South Africa has Africa’s second largest and most developed economy, an incredibly important player on the world scene. What happens as all these problems worsen, and drive the nation further into chaos? Such a large supplier of so many important minerals, sitting astride such important shipping lanes… you think Somalia caused problems when it became a failed state, just you wait until the Republic of South Africa collapses.

Oh, speaking of Somalia… wait a minute! Did I mention Islamic terrorists? I didn’t??

Militant Islamic extremists are sowing terror in Mozambique, immediately to South Africa’s north along the Indian Ocean coast… you know, right there, where the little boats bring the heroin in?

Did I mention terrorist links to heroin?

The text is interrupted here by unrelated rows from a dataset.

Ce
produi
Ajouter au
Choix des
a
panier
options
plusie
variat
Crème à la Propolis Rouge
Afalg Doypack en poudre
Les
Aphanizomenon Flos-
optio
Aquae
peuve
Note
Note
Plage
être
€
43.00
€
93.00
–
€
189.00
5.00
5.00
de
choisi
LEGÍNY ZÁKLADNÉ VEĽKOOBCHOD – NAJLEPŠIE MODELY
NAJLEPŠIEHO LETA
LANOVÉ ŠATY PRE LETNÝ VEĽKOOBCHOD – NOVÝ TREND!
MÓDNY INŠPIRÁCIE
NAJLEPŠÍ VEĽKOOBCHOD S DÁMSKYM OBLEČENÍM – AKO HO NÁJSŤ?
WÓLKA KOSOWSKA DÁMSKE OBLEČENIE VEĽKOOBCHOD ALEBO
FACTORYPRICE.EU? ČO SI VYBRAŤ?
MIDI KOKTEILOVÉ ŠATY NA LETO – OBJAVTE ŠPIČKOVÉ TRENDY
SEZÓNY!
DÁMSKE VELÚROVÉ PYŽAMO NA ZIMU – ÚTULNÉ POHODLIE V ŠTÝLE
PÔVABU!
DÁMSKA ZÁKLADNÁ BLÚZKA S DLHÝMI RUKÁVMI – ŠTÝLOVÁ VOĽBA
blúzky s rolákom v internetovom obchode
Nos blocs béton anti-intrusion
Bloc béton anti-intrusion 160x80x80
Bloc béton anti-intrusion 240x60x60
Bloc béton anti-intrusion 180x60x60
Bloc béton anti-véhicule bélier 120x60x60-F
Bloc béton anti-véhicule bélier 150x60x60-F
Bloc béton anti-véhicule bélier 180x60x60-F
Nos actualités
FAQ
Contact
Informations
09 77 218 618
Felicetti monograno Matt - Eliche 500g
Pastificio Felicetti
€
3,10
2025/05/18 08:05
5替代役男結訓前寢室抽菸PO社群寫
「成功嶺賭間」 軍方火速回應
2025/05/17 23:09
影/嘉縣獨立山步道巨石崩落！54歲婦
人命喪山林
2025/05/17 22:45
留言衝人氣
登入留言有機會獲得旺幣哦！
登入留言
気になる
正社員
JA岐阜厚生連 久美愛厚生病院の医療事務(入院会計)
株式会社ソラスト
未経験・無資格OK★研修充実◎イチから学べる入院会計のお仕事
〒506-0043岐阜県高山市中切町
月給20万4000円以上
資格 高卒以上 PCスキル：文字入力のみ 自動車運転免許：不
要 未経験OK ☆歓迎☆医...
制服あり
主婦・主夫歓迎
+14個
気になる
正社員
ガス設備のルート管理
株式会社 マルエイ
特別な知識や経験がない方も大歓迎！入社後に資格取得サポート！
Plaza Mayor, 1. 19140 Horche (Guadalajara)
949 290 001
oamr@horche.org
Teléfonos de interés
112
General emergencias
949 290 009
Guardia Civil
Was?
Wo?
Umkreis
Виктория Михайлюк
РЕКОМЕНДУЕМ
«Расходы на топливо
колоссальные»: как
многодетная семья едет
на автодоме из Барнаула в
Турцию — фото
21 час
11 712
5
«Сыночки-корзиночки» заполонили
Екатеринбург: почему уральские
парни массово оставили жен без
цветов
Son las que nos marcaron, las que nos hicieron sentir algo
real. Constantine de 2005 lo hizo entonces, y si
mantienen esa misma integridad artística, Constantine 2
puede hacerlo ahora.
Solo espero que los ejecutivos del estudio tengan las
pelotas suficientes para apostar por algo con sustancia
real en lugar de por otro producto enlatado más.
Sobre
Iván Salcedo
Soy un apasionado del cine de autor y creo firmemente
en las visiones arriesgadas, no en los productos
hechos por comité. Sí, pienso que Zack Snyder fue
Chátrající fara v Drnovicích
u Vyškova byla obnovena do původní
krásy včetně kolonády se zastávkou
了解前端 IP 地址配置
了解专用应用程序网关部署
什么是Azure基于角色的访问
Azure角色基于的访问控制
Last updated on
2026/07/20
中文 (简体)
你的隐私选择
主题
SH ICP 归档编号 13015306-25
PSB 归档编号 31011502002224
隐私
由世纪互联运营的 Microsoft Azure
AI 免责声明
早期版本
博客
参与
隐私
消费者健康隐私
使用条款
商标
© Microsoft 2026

Terrorist groups fund their activities through organized crime (and other means), and heroin trafficking is particularly liked: it destroys the infidel world from within, while providing money for holy war. Where there is Afghan heroin being trafficked, there are profits that can be traced back to Islamic terrorist groups. And the amount of heroin flowing along the Southern Route, through South Africa, is truly amazing, though we don’t see most of it.

By the way, just south along the coast from Mozambique is… the South African port city of Durban, where, earlier today (October 24, 2018), a terrorist bomb plot was publicly linked – in court – to the Islamic State.

Potential famine, genocide that could flare up, possible state collapse… with Islamic terrorists ready to make South Africa the next Islamic State.

And, if America does get dragged into it, bear in mind: Communist China recently sold its HQ-9 surface-to-air missile system to Zimbabwe, a landlocked country bordering both South Africa and Mozambique (and through which some of that heroin moves). China has sold a great deal of other weapons to Zimbabwe, too, and now is reported to be establishing a military base there.

What is the HQ-9? It’s kind of like a poor-man’s Patriot. And, there is no one in that part of Africa that Zimbabwe would need the HQ-9 to defend against, except possibly South Africa… or a Western intervention in the region.

But, don’t believe me… do your own research.